Il faut des politiques plus ciblées pour la culture. Je défends l’innovation, il faut absolument faciliter la création culturelle. Je ne souhaite pas une politique culturelle particulière mais davantage ciblée. Cette culture doit prendre une place prépondérante dans l’éducation, en préparant des générations entières. On peut prendre l’exemple des artistes en résidence qui interviennent dans les lycées, comme aux Eucalyptus à Nice. Dans les lycées, la culture peut prendre la forme d’ateliers comme de spectacles. La culture, ce sont les moyens à court terme, mais aussi l’éducation à long terme. Plus on agit tôt, moins il y aura d’appréhension plus tard à aller dans des musées.

Le livre connaît une période compliquée. Pensez-vous que le livre a encore un avenir ?

Le principal problème du livre, c’est son mode de distribution. Je ne pense pas que le livre soit mort. Prenez l’exemple des tablettes qui n’ont pas pris du tout, alors qu’elles devaient remplacer le livre. Il faut aider les libraires. A Forcalquier, une librairie s’est ouverte sur le modèle des « commerces-relais ». La librairie est installée dans des locaux qui appartiennent à la municipalité avec des loyers avantageux. Cependant, il faut aussi appeler à une démarche citoyenne. Souvent, je vais choisir mon livre sur Amazon, puis je le commande chez mon libraire. Chacun choisit la manière dont il achète un livre.

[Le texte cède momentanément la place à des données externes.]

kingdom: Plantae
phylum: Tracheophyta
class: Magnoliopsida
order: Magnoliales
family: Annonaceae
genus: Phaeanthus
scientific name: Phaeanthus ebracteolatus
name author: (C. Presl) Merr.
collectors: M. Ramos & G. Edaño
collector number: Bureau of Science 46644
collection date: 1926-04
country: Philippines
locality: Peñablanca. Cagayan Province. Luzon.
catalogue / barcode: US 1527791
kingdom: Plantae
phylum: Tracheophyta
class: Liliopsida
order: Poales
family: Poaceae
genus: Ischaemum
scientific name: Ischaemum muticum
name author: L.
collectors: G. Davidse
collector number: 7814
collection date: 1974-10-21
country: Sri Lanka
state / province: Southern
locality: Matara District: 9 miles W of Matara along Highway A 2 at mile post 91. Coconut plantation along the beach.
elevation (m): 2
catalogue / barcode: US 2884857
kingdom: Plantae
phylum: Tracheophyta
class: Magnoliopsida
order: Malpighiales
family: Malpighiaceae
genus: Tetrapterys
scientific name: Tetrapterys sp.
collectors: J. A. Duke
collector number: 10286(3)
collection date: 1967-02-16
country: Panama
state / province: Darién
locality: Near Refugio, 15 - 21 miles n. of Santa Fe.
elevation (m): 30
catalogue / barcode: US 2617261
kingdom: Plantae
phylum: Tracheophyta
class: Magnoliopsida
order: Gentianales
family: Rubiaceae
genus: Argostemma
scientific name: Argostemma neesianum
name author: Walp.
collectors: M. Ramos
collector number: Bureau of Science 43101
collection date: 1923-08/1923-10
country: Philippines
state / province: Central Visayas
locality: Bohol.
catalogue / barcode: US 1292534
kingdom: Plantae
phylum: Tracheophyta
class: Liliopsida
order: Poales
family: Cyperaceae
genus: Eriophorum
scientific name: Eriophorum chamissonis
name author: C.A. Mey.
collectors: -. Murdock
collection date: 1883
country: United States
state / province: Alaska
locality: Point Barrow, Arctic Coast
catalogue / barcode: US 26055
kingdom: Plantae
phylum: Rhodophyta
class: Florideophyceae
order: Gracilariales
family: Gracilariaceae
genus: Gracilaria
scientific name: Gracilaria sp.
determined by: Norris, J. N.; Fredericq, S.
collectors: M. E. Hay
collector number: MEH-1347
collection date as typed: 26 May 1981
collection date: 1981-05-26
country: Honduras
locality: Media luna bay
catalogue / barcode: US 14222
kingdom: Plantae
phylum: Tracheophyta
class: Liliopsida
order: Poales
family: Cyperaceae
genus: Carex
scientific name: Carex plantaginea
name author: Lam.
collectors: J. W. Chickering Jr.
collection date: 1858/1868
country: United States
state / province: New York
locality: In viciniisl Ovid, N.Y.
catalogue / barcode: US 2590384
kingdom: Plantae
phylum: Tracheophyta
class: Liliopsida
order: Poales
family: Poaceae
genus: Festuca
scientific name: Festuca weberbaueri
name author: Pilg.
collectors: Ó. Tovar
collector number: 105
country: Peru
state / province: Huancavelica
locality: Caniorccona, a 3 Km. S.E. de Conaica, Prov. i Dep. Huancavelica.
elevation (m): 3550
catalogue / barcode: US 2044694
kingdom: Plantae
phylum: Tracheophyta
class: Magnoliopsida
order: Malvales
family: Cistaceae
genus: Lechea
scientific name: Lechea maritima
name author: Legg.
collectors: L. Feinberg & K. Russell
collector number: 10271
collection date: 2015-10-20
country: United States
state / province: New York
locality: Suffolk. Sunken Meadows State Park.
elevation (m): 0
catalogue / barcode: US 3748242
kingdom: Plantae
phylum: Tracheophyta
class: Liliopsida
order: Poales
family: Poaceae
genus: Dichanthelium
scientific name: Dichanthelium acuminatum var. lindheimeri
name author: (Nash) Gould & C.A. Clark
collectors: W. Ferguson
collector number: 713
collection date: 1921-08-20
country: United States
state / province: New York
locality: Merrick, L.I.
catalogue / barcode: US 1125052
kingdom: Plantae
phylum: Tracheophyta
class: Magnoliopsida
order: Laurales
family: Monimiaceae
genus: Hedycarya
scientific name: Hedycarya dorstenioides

Est-ce que lorsque l’on est en campagne pour les régionales, on a encore le temps de lire ?

(Il sourit) Oui, car dans mon cas, je dors assez peu, seulement 3 ou 4 heures par nuit. Et comme je n’ai pas envie de tout le temps bosser, parfois j’aime me poser dans mon lit. Cela peut être avec mon ordinateur, ma tablette mais c’est souvent devant un livre.

Est-ce qu’un auteur vous inspire particulièrement ?

Je crois qu’elle est présente au Festival. J’ai lu le dernier livre d’Amélie Nothomb. Alors je ne dirais pas qu’elle m’inspire, car le personnage est particulier, et assez fort. Je dirais plus qu’elle m’intimide plutôt qu’elle ne m’inspire. Mais j’ai clairement aimé son dernier ouvrage Le crime du comte Neville.